China plans rail links with Pak, Central Asia for Silk Route
China is negotiating with Pakistan, Mongolia, Uzbekistan and Kyrgyzstan to build three connective railroads to revive the ancient Silk Route and improve regional trade on the economic belt, a pet project of President Xi Jinping.world Updated: Sep 03, 2014 18:07 IST
China is negotiating with Pakistan, Mongolia, Uzbekistan and Kyrgyzstan to build three connective railroads to revive the ancient Silk Route and improve regional trade on the economic belt, a pet project of President Xi Jinping.

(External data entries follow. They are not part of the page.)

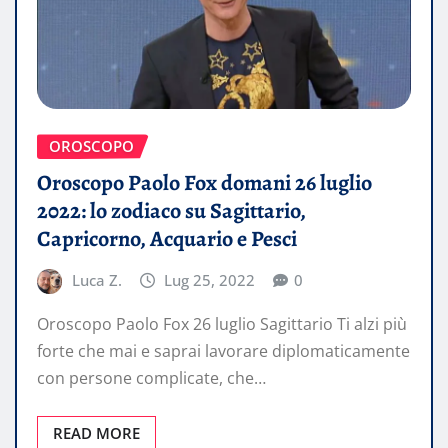
OROSCOPO
Oroscopo Paolo Fox domani 26 luglio
2022: lo zodiaco su Sagittario,
Capricorno, Acquario e Pesci
Luca Z.
Lug 25, 2022
0
Oroscopo Paolo Fox 26 luglio Sagittario Ti alzi più
forte che mai e saprai lavorare diplomaticamente
con persone complicate, che…
READ MORE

Huang Shengqiang, head of the China Port Management Office, said Beijing has already opened 25 international airports and land ports as well as 12 special trade areas along the economic belt within the country.
It will continue to build regional freight stations and create more trading platforms with Pakistan, Kyrgyzstan, Mongolia and Nepal, Huang was quoted by the state-run China Daily as saying.
China is planning to build a maze of silk roads, including the Maritime Silk Road (MSR), the pet project of President Xi, for which India has already been invited to take part.
China wants India's participation in the BCIM (Bangladesh, China, India and Myanmar) corridor, one of the Silk road plans which connects India and China through Myanmar and a number of ports in the Asian region.
The final plans for these silk roads and the objectives were expected to be released in the next few months.
On Pakistan front, China has unveiled an ambitious China-Pakistan Economic Corridor project connecting the two countries through the Pakistan Occupied Kashmir (POK).
The multi-billion dollar project aims to connect the two countries with rail, road, oil and gas pipelines besides optic fibre links.
China will make every effort to advance major cooperation projects that have been signed with countries along the Silk Road Economic Belt to bring tangible results to local residents, Vice-Premier Wang Yang said yesterday at China-Eurasia Expo at Urumqi.
The economic belt, which comprises more than 50 countries and could benefit more than 3.8 billion people, requires countries to work together to develop trade and lay out goals one step at a time, he said.